Start Dataset content

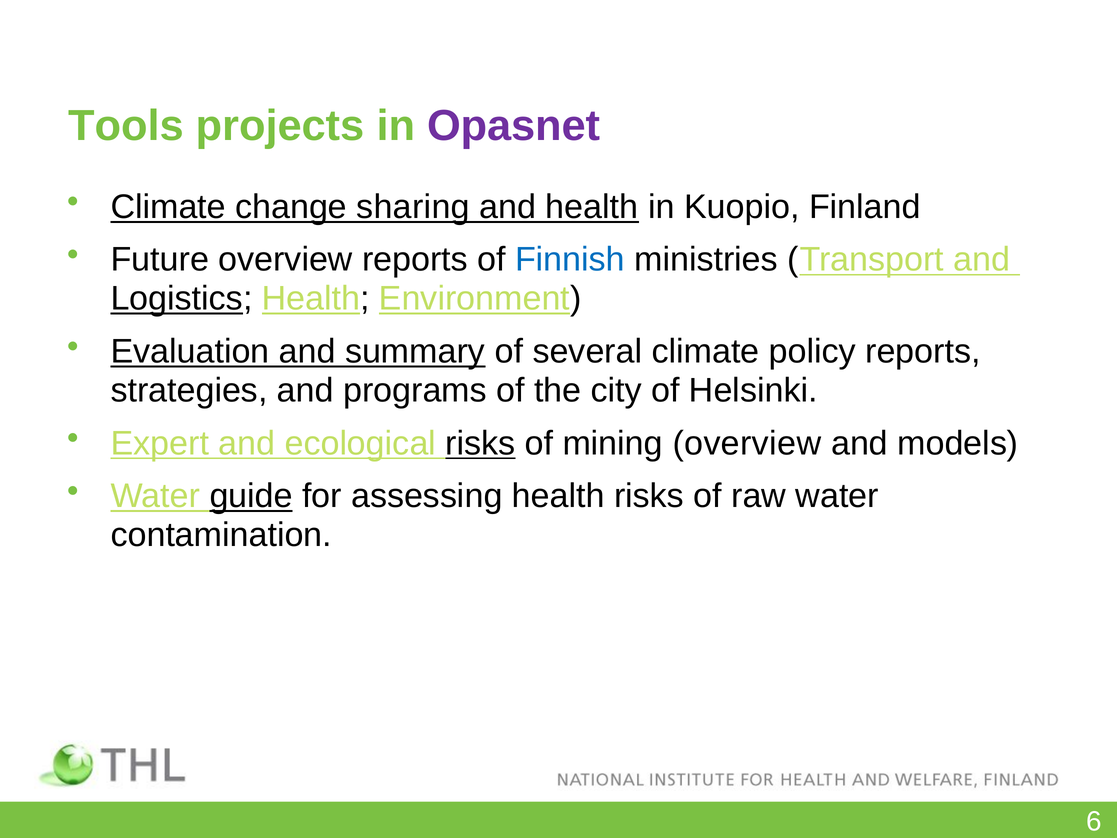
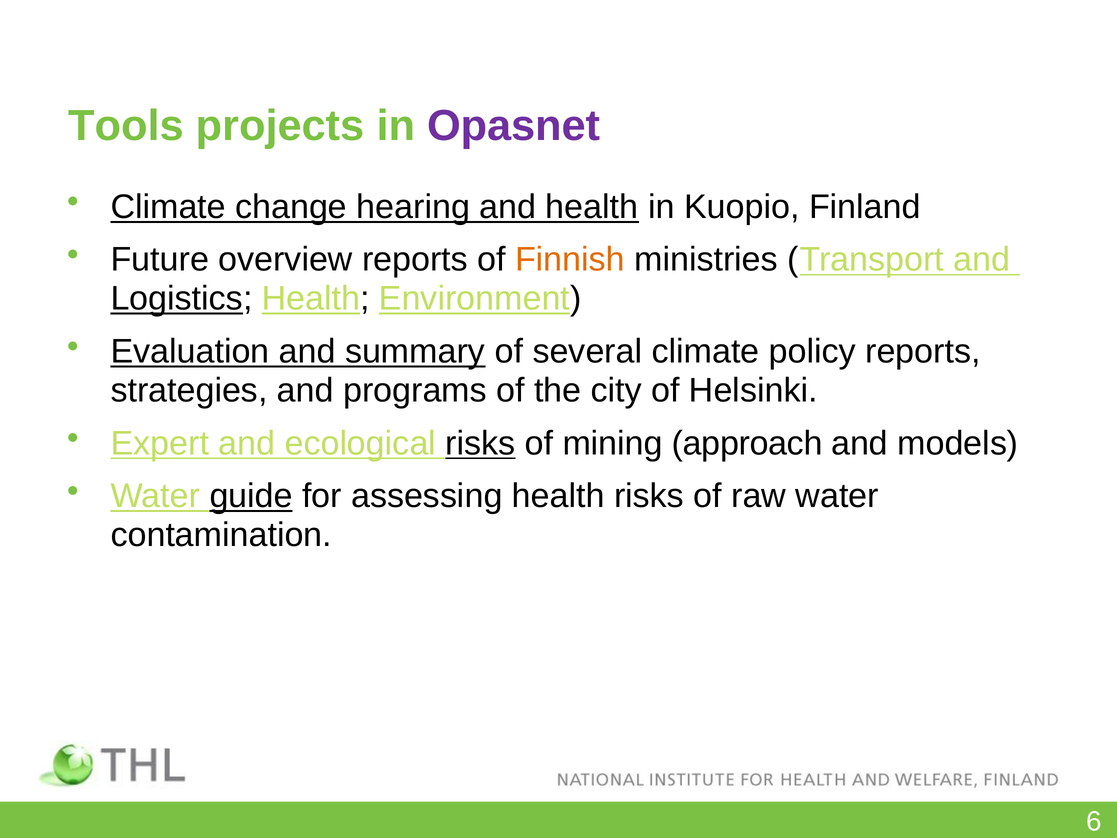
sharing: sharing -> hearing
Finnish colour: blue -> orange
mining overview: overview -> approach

End Dataset content
Start Dataset content

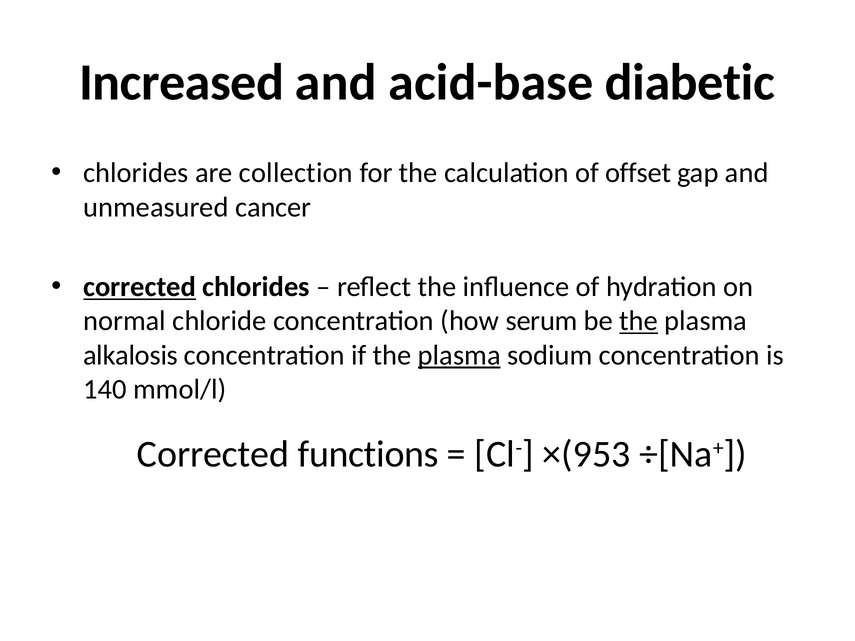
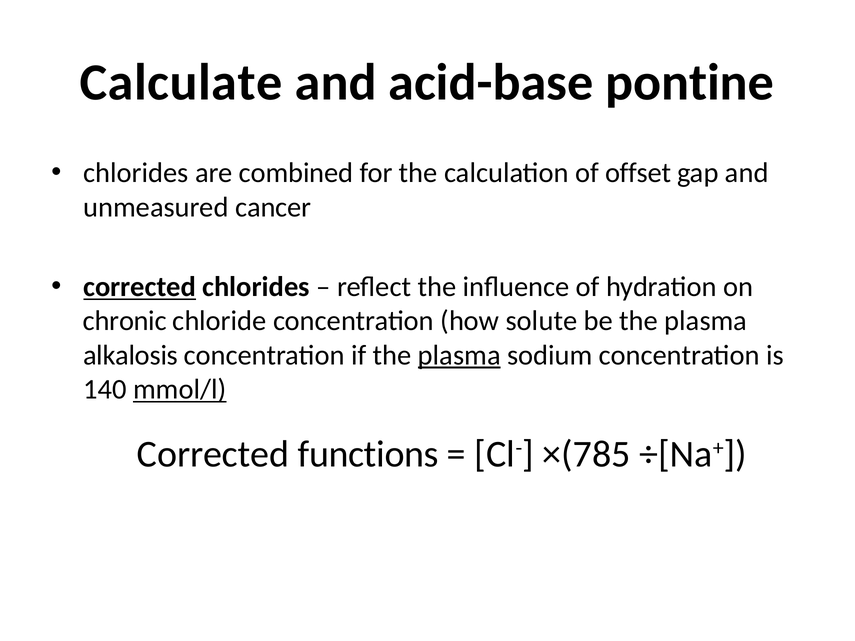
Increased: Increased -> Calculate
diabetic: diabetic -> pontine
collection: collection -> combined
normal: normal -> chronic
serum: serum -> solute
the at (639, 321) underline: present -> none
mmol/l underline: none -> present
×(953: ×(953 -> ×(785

End Dataset content

Problem to work on → Print the lines of the records unchanged, beginning at the line that contains "sharing: sharing -> hearing" and stopping after the line that contains "mining overview: overview -> approach".

Solution →
sharing: sharing -> hearing
Finnish colour: blue -> orange
mining overview: overview -> approach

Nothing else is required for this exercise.